INSTRUCTIONS TO FOLLOW: Copy each entry as it stands, leaving nothing out.

Stored data entries:
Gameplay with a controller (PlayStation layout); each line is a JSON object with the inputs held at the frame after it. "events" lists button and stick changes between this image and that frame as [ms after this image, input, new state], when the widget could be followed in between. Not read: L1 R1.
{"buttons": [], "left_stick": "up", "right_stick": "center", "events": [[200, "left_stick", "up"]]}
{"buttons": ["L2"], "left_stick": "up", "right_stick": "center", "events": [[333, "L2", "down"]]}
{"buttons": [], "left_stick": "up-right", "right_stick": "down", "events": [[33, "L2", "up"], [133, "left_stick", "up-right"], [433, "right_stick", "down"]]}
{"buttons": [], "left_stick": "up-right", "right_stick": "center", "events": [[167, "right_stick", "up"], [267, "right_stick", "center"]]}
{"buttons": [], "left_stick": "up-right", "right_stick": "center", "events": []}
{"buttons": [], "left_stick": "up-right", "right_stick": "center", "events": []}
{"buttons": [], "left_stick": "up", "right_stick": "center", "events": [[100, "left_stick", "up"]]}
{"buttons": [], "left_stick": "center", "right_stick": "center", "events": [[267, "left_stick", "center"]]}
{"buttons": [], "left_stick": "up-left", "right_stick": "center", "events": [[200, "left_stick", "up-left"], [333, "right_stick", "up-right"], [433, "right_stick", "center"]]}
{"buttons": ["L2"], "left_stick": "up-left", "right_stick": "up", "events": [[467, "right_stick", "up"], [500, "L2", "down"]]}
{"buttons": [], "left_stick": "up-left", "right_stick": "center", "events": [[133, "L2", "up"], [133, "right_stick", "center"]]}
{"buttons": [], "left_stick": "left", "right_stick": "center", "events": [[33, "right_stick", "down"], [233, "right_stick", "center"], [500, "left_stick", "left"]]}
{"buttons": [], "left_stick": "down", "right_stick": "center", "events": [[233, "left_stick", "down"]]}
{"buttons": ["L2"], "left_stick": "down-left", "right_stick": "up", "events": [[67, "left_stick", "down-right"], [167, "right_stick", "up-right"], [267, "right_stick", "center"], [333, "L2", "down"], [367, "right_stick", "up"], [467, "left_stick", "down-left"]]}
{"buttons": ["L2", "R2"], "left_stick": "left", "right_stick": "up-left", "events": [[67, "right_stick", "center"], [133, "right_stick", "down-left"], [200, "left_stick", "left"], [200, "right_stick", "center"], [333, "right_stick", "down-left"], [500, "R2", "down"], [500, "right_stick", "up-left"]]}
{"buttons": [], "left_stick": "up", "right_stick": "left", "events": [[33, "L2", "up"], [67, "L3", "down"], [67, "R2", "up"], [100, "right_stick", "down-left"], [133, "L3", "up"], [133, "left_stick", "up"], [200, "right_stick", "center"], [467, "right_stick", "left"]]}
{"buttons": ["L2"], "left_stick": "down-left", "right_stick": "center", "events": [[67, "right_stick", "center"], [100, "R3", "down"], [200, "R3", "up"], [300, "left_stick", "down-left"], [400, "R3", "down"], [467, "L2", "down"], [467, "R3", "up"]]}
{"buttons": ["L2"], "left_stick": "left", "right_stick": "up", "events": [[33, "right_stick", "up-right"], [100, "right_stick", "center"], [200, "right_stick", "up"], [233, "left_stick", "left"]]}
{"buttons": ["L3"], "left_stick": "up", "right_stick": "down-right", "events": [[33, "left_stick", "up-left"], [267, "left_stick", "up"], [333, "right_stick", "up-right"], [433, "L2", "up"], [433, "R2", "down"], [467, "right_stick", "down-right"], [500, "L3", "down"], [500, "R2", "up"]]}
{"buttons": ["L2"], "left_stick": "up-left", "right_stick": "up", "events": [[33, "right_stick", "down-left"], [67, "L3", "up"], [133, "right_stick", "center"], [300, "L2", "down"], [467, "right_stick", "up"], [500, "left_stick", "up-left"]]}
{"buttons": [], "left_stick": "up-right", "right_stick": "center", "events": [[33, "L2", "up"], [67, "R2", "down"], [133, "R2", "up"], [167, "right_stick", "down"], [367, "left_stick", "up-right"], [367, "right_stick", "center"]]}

OUTPUT FOR THIS TASK:
Gameplay with a controller (PlayStation layout); each line is a JSON object with the inputs held at the frame after it. "events" lists button and stick changes between this image and that frame as [ms after this image, input, new state], when the widget could be followed in between. Not read: L1 R1.
{"buttons": [], "left_stick": "up", "right_stick": "center", "events": [[200, "left_stick", "up"]]}
{"buttons": ["L2"], "left_stick": "up", "right_stick": "center", "events": [[333, "L2", "down"]]}
{"buttons": [], "left_stick": "up-right", "right_stick": "down", "events": [[33, "L2", "up"], [133, "left_stick", "up-right"], [433, "right_stick", "down"]]}
{"buttons": [], "left_stick": "up-right", "right_stick": "center", "events": [[167, "right_stick", "up"], [267, "right_stick", "center"]]}
{"buttons": [], "left_stick": "up-right", "right_stick": "center", "events": []}
{"buttons": [], "left_stick": "up-right", "right_stick": "center", "events": []}
{"buttons": [], "left_stick": "up", "right_stick": "center", "events": [[100, "left_stick", "up"]]}
{"buttons": [], "left_stick": "center", "right_stick": "center", "events": [[267, "left_stick", "center"]]}
{"buttons": [], "left_stick": "up-left", "right_stick": "center", "events": [[200, "left_stick", "up-left"], [333, "right_stick", "up-right"], [433, "right_stick", "center"]]}
{"buttons": ["L2"], "left_stick": "up-left", "right_stick": "up", "events": [[467, "right_stick", "up"], [500, "L2", "down"]]}
{"buttons": [], "left_stick": "up-left", "right_stick": "center", "events": [[133, "L2", "up"], [133, "right_stick", "center"]]}
{"buttons": [], "left_stick": "left", "right_stick": "center", "events": [[33, "right_stick", "down"], [233, "right_stick", "center"], [500, "left_stick", "left"]]}
{"buttons": [], "left_stick": "down", "right_stick": "center", "events": [[233, "left_stick", "down"]]}
{"buttons": ["L2"], "left_stick": "down-left", "right_stick": "up", "events": [[67, "left_stick", "down-right"], [167, "right_stick", "up-right"], [267, "right_stick", "center"], [333, "L2", "down"], [367, "right_stick", "up"], [467, "left_stick", "down-left"]]}
{"buttons": ["L2", "R2"], "left_stick": "left", "right_stick": "up-left", "events": [[67, "right_stick", "center"], [133, "right_stick", "down-left"], [200, "left_stick", "left"], [200, "right_stick", "center"], [333, "right_stick", "down-left"], [500, "R2", "down"], [500, "right_stick", "up-left"]]}
{"buttons": [], "left_stick": "up", "right_stick": "left", "events": [[33, "L2", "up"], [67, "L3", "down"], [67, "R2", "up"], [100, "right_stick", "down-left"], [133, "L3", "up"], [133, "left_stick", "up"], [200, "right_stick", "center"], [467, "right_stick", "left"]]}
{"buttons": ["L2"], "left_stick": "down-left", "right_stick": "center", "events": [[67, "right_stick", "center"], [100, "R3", "down"], [200, "R3", "up"], [300, "left_stick", "down-left"], [400, "R3", "down"], [467, "L2", "down"], [467, "R3", "up"]]}
{"buttons": ["L2"], "left_stick": "left", "right_stick": "up", "events": [[33, "right_stick", "up-right"], [100, "right_stick", "center"], [200, "right_stick", "up"], [233, "left_stick", "left"]]}
{"buttons": ["L3"], "left_stick": "up", "right_stick": "down-right", "events": [[33, "left_stick", "up-left"], [267, "left_stick", "up"], [333, "right_stick", "up-right"], [433, "L2", "up"], [433, "R2", "down"], [467, "right_stick", "down-right"], [500, "L3", "down"], [500, "R2", "up"]]}
{"buttons": ["L2"], "left_stick": "up-left", "right_stick": "up", "events": [[33, "right_stick", "down-left"], [67, "L3", "up"], [133, "right_stick", "center"], [300, "L2", "down"], [467, "right_stick", "up"], [500, "left_stick", "up-left"]]}
{"buttons": [], "left_stick": "up-right", "right_stick": "center", "events": [[33, "L2", "up"], [67, "R2", "down"], [133, "R2", "up"], [167, "right_stick", "down"], [367, "left_stick", "up-right"], [367, "right_stick", "center"]]}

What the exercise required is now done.